About this exercise » Beneath this instruction is a block of data; output from it exactly the lines that run from the one containing "Parte fundamental del seguimiento de Jesús es" through the one containing "vida de fe?", inclusive.

Stored data entries
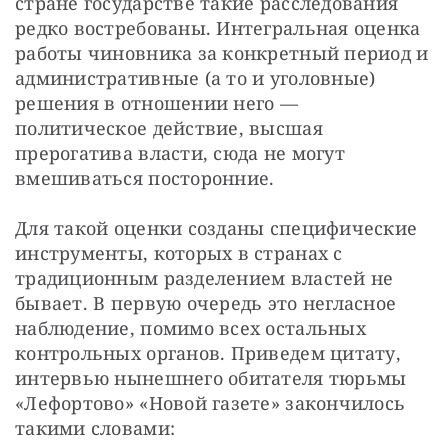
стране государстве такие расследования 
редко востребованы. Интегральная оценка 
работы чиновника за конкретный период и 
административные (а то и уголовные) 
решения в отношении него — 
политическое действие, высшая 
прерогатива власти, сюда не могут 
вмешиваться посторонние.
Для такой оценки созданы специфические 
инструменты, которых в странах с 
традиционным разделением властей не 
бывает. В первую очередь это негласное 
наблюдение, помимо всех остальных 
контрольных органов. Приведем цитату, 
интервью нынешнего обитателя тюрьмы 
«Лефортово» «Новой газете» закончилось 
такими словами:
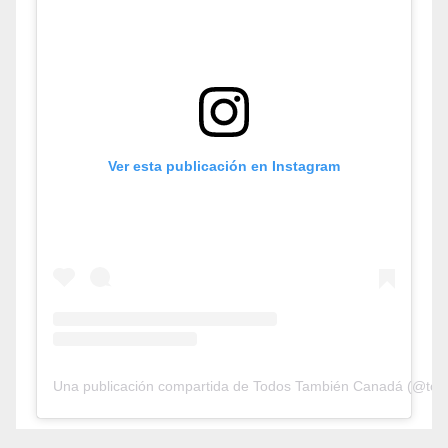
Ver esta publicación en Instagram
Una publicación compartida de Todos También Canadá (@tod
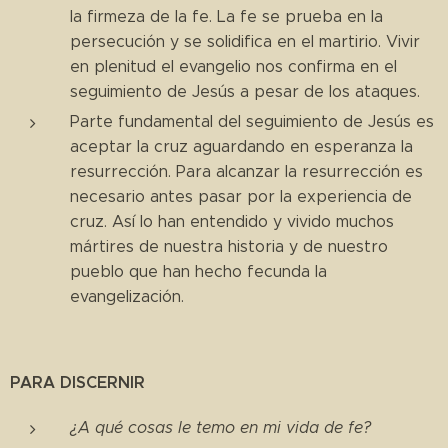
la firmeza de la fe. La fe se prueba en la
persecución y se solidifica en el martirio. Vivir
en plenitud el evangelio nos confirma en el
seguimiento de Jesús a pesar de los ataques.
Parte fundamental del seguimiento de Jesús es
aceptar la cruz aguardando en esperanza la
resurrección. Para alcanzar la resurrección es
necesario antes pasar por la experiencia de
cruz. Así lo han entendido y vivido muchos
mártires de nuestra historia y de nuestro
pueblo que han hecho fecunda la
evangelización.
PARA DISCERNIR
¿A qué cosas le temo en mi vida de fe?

...

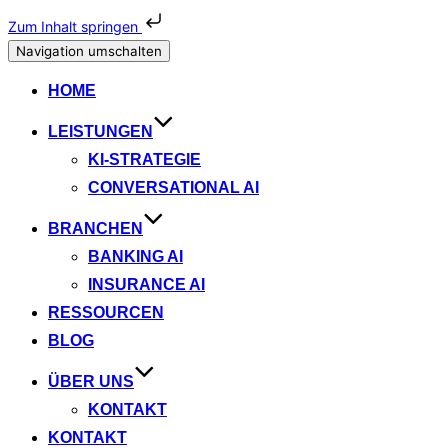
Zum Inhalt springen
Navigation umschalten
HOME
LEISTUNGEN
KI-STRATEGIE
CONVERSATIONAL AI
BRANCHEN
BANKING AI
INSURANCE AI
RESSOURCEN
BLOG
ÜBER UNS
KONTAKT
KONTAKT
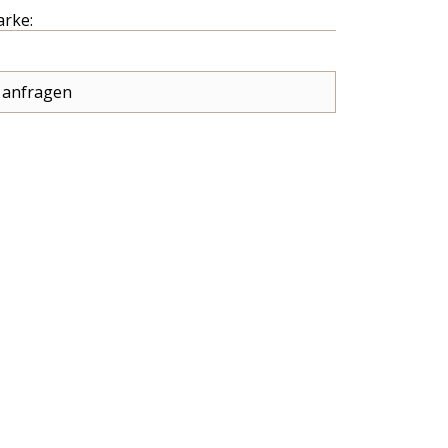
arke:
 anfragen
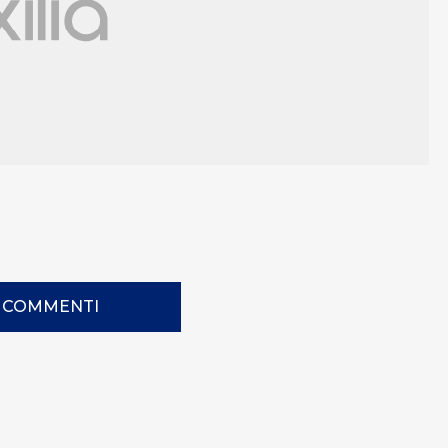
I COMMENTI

Written response »
Parte fundamental del seguimiento de Jesús es
aceptar la cruz aguardando en esperanza la
resurrección. Para alcanzar la resurrección es
necesario antes pasar por la experiencia de
cruz. Así lo han entendido y vivido muchos
mártires de nuestra historia y de nuestro
pueblo que han hecho fecunda la
evangelización.
PARA DISCERNIR
¿A qué cosas le temo en mi vida de fe?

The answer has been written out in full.